» **WHAT YOU HAVE TO DO**
Turn the records, from the start through the line containing "order: Alismatales", into a two-column CSV with the columns "label" and "value", one row per line. Put each field in quotation marks and replace any line breaks with spaces.

» **DATA FOR PROCESSING**
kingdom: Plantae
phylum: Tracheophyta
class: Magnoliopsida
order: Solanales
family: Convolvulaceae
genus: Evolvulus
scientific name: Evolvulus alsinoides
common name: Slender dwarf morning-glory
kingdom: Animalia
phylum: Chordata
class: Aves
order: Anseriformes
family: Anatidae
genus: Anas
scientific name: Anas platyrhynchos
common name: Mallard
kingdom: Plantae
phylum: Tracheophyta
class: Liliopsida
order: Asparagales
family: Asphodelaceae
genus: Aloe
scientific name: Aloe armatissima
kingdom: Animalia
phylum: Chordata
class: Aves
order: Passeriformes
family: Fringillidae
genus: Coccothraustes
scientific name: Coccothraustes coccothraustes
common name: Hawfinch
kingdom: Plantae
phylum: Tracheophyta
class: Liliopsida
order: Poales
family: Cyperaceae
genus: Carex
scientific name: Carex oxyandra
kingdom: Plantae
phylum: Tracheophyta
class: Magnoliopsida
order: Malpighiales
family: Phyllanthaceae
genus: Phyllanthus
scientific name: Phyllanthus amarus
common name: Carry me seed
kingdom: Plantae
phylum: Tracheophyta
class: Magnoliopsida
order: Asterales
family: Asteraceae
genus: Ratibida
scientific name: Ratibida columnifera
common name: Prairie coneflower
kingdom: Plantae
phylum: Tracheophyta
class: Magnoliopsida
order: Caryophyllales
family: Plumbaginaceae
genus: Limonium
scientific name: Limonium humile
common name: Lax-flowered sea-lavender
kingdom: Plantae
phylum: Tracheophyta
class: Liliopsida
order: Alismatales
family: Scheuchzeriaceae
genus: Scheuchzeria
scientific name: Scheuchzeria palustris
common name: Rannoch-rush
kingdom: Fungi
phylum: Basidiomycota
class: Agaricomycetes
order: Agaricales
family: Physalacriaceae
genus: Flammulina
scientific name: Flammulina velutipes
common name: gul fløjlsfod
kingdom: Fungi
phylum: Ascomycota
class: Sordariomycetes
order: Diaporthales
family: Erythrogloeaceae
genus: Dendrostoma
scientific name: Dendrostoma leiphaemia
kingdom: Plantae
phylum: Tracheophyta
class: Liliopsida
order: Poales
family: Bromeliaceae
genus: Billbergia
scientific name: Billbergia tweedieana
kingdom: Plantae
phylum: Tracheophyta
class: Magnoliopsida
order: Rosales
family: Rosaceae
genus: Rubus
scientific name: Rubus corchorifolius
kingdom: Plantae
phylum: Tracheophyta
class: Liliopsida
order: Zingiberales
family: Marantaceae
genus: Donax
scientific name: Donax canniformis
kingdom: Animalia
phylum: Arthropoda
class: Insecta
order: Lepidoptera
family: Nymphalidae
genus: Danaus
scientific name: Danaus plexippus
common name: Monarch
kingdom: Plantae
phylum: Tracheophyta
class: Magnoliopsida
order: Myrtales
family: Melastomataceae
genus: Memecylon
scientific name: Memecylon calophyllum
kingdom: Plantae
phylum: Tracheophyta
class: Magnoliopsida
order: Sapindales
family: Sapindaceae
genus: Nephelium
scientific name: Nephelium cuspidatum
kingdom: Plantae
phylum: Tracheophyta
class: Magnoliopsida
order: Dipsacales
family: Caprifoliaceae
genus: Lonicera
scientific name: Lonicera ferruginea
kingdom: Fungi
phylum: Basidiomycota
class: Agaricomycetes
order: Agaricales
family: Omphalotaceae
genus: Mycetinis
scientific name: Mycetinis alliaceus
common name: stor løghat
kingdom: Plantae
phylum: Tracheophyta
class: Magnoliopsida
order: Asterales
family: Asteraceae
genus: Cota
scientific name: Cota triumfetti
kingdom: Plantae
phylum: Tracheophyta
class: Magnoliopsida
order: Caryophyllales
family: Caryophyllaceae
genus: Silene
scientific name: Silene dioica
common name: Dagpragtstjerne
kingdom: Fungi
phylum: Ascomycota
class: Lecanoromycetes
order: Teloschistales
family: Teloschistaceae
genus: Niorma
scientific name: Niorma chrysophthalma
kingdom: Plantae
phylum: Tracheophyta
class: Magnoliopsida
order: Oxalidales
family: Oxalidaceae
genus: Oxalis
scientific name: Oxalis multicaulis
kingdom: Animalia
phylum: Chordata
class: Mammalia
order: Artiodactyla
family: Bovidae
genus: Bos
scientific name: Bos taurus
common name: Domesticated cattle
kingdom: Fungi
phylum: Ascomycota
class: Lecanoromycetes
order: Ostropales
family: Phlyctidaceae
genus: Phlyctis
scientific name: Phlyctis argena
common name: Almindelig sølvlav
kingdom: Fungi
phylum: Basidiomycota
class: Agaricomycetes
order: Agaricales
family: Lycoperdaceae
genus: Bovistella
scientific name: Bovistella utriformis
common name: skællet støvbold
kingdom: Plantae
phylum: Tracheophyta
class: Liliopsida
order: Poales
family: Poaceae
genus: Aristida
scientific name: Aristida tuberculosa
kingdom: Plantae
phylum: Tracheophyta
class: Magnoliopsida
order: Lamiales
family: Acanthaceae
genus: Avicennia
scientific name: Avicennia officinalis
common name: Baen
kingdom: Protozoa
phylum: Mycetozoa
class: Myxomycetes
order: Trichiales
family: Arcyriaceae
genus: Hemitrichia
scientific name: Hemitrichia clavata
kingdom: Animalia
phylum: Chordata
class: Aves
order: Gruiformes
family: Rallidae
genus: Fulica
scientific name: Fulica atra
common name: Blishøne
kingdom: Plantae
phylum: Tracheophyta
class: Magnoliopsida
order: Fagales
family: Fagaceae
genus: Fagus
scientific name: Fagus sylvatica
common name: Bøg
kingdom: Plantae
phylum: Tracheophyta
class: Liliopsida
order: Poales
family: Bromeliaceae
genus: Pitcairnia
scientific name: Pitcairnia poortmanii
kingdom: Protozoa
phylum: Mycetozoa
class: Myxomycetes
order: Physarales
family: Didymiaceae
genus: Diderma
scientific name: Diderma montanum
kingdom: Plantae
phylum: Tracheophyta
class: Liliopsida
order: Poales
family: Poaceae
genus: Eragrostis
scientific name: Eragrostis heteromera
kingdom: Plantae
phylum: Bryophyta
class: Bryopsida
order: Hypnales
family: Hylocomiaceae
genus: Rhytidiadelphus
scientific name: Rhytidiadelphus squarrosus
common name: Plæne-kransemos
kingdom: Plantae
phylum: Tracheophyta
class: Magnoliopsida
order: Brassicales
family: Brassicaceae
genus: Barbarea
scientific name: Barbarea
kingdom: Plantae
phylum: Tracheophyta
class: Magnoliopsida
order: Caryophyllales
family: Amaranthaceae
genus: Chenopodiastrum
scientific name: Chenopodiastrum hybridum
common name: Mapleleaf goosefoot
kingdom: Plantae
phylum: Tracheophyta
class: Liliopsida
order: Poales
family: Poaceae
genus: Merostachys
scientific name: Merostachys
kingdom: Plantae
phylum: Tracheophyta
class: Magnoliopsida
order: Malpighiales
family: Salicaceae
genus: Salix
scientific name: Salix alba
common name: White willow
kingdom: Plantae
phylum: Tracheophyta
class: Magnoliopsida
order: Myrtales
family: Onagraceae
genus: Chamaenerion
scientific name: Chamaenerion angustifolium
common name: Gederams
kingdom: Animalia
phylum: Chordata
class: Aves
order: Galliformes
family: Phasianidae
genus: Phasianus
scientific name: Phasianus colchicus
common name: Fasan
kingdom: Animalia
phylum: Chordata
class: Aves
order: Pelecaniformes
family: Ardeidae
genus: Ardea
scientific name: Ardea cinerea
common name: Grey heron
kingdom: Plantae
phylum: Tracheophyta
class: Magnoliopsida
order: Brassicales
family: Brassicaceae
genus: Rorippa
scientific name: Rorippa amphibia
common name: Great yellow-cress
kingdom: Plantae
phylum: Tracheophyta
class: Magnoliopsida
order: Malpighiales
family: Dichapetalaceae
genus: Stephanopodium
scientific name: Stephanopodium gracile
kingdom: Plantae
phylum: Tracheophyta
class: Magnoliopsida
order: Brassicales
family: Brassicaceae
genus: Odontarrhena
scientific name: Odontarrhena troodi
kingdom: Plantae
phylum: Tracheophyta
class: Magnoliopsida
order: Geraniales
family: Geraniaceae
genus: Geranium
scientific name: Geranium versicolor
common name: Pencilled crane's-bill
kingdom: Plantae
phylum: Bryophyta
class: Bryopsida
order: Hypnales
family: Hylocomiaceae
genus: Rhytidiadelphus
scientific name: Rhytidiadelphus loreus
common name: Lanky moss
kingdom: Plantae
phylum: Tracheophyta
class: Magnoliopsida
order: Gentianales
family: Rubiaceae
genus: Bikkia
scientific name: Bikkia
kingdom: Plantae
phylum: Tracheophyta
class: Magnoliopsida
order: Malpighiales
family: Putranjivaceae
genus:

» **PROBLEM SOLUTION**
label,value
"kingdom:","Plantae"
"phylum:","Tracheophyta"
"class:","Magnoliopsida"
"order:","Solanales"
"family:","Convolvulaceae"
"genus:","Evolvulus"
"scientific name:","Evolvulus alsinoides"
"common name:","Slender dwarf morning-glory"
"kingdom:","Animalia"
"phylum:","Chordata"
"class:","Aves"
"order:","Anseriformes"
"family:","Anatidae"
"genus:","Anas"
"scientific name:","Anas platyrhynchos"
"common name:","Mallard"
"kingdom:","Plantae"
"phylum:","Tracheophyta"
"class:","Liliopsida"
"order:","Asparagales"
"family:","Asphodelaceae"
"genus:","Aloe"
"scientific name:","Aloe armatissima"
"kingdom:","Animalia"
"phylum:","Chordata"
"class:","Aves"
"order:","Passeriformes"
"family:","Fringillidae"
"genus:","Coccothraustes"
"scientific name:","Coccothraustes coccothraustes"
"common name:","Hawfinch"
"kingdom:","Plantae"
"phylum:","Tracheophyta"
"class:","Liliopsida"
"order:","Poales"
"family:","Cyperaceae"
"genus:","Carex"
"scientific name:","Carex oxyandra"
"kingdom:","Plantae"
"phylum:","Tracheophyta"
"class:","Magnoliopsida"
"order:","Malpighiales"
"family:","Phyllanthaceae"
"genus:","Phyllanthus"
"scientific name:","Phyllanthus amarus"
"common name:","Carry me seed"
"kingdom:","Plantae"
"phylum:","Tracheophyta"
"class:","Magnoliopsida"
"order:","Asterales"
"family:","Asteraceae"
"genus:","Ratibida"
"scientific name:","Ratibida columnifera"
"common name:","Prairie coneflower"
"kingdom:","Plantae"
"phylum:","Tracheophyta"
"class:","Magnoliopsida"
"order:","Caryophyllales"
"family:","Plumbaginaceae"
"genus:","Limonium"
"scientific name:","Limonium humile"
"common name:","Lax-flowered sea-lavender"
"kingdom:","Plantae"
"phylum:","Tracheophyta"
"class:","Liliopsida"
"order:","Alismatales"